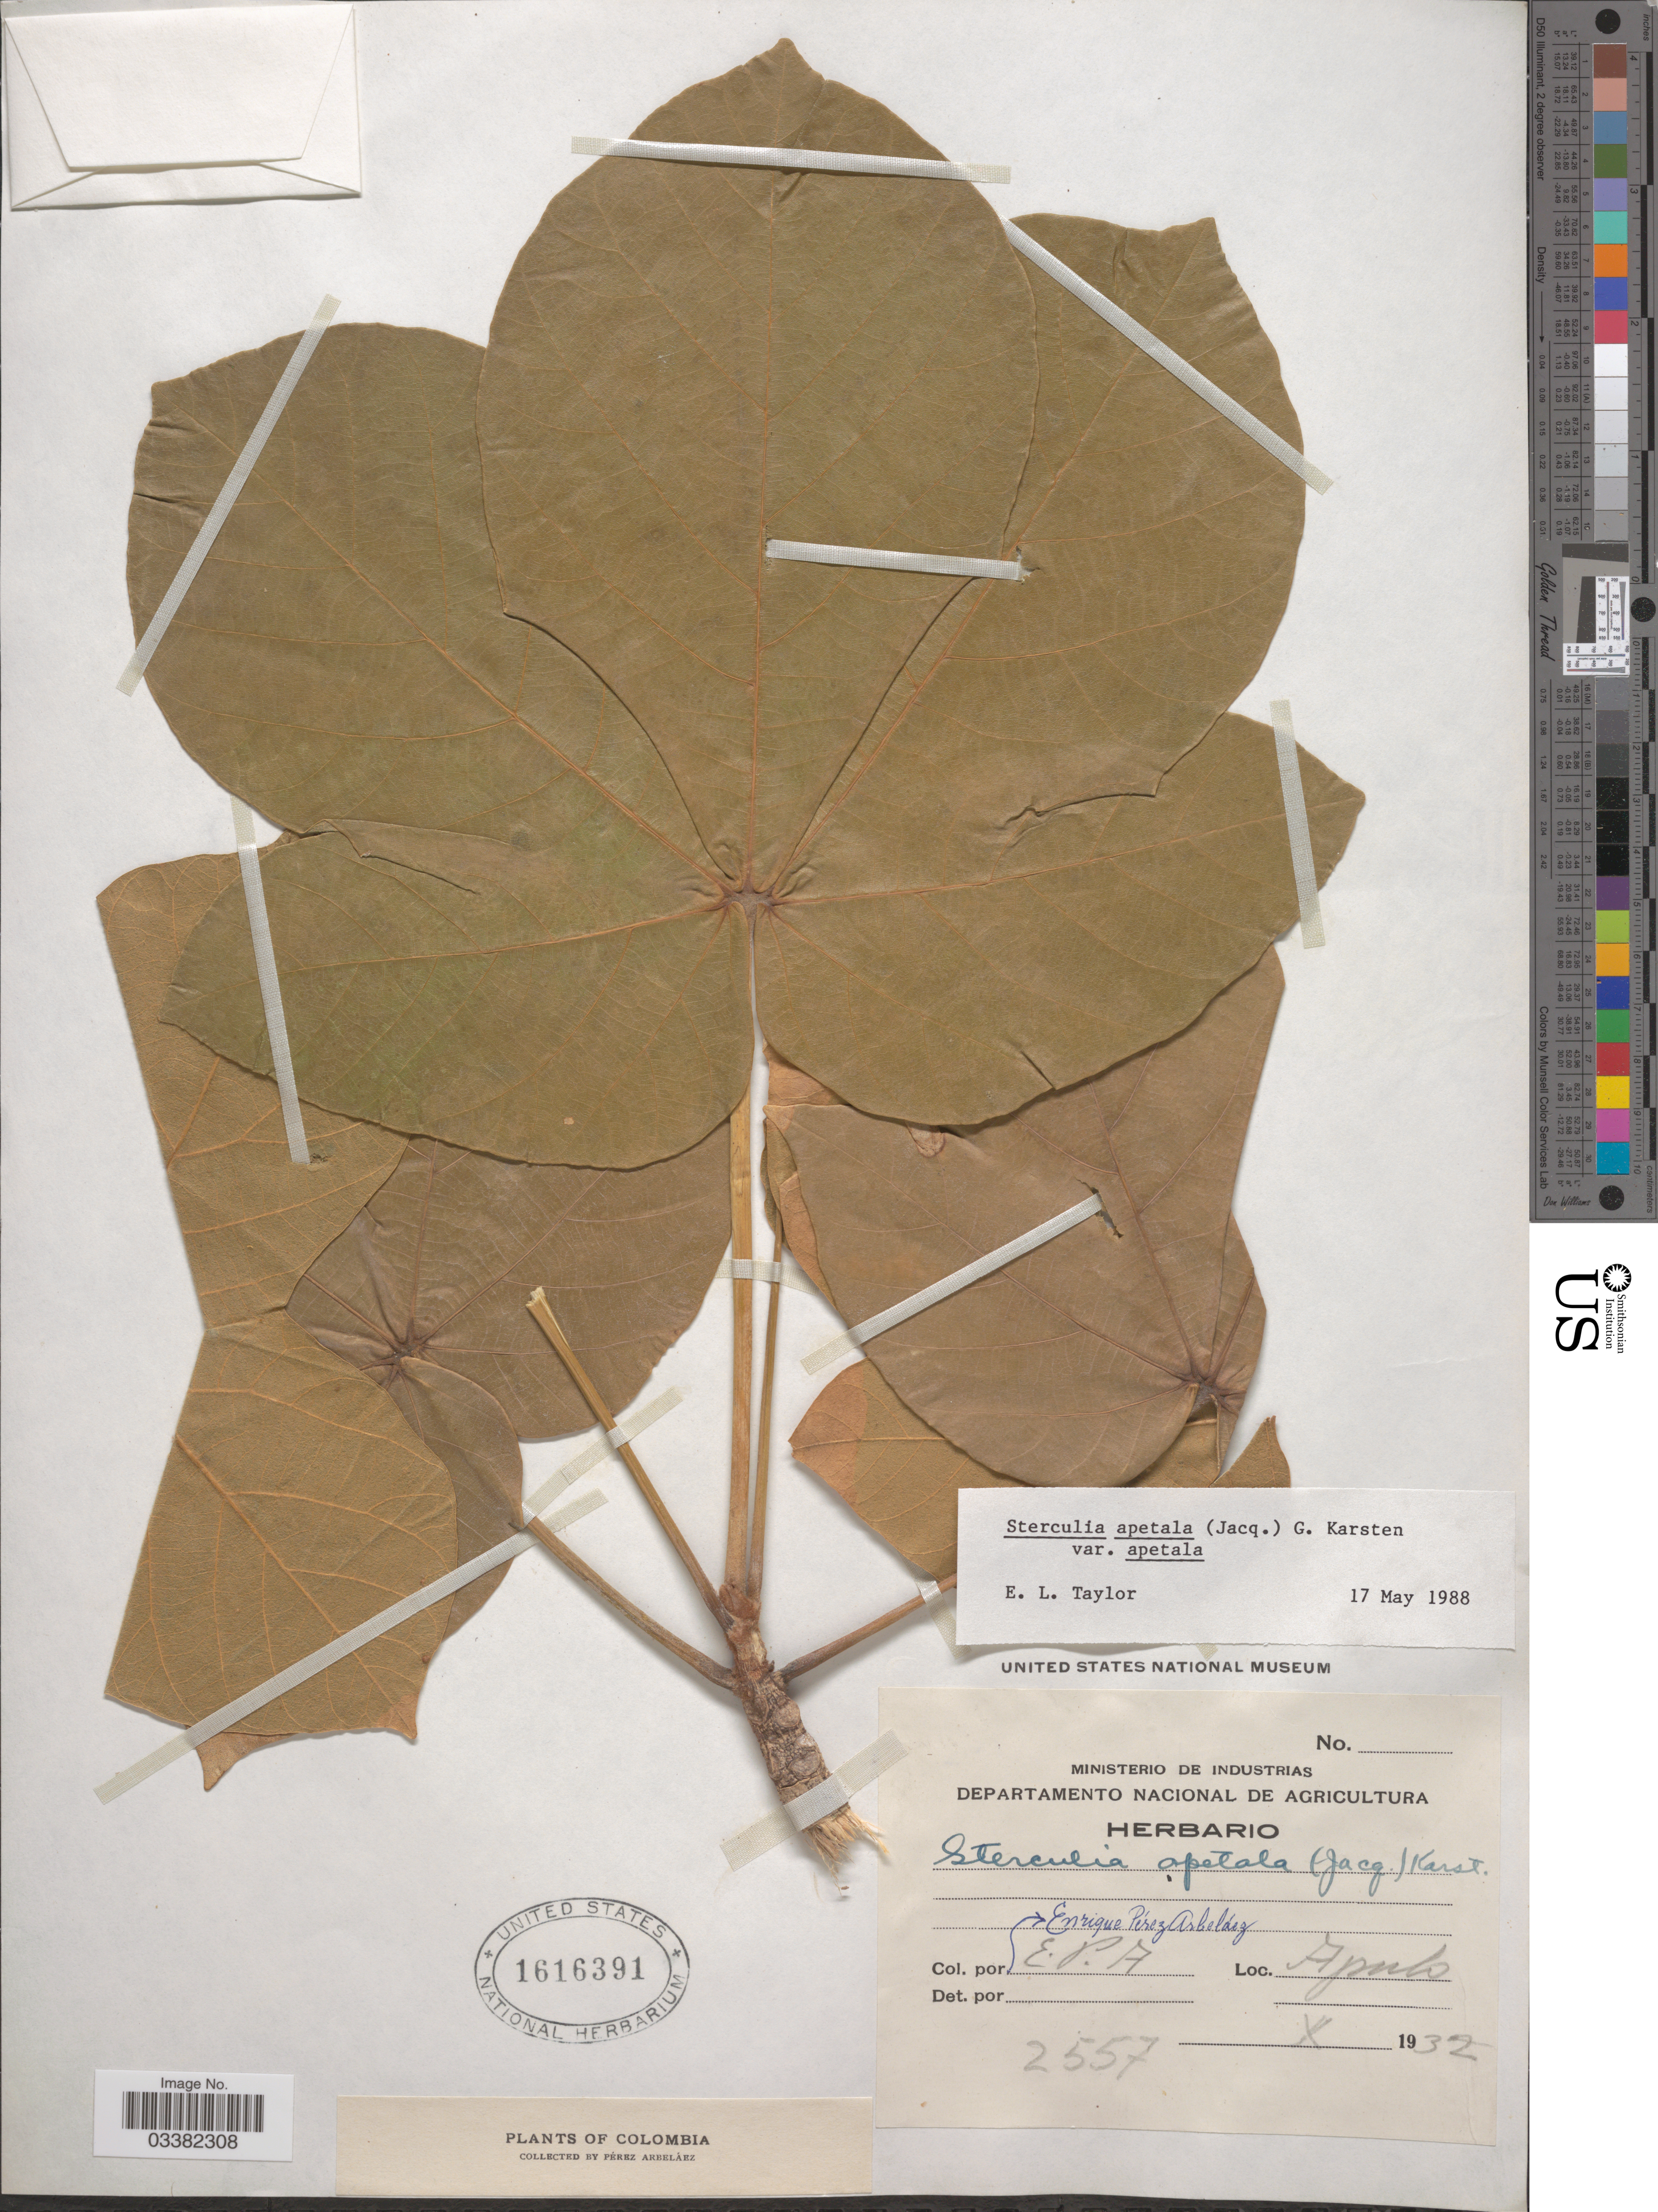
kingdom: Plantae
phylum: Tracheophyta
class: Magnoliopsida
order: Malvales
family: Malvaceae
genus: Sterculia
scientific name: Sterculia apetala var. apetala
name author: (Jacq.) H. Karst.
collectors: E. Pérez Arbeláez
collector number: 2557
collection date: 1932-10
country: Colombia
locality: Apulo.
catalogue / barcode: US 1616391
____________
Exercise prompt:
Copy out every line of the listing above word for word, but leave the picture out.

Response:
kingdom: Plantae
phylum: Tracheophyta
class: Magnoliopsida
order: Malvales
family: Malvaceae
genus: Sterculia
scientific name: Sterculia apetala var. apetala
name author: (Jacq.) H. Karst.
collectors: E. Pérez Arbeláez
collector number: 2557
collection date: 1932-10
country: Colombia
locality: Apulo.
catalogue / barcode: US 1616391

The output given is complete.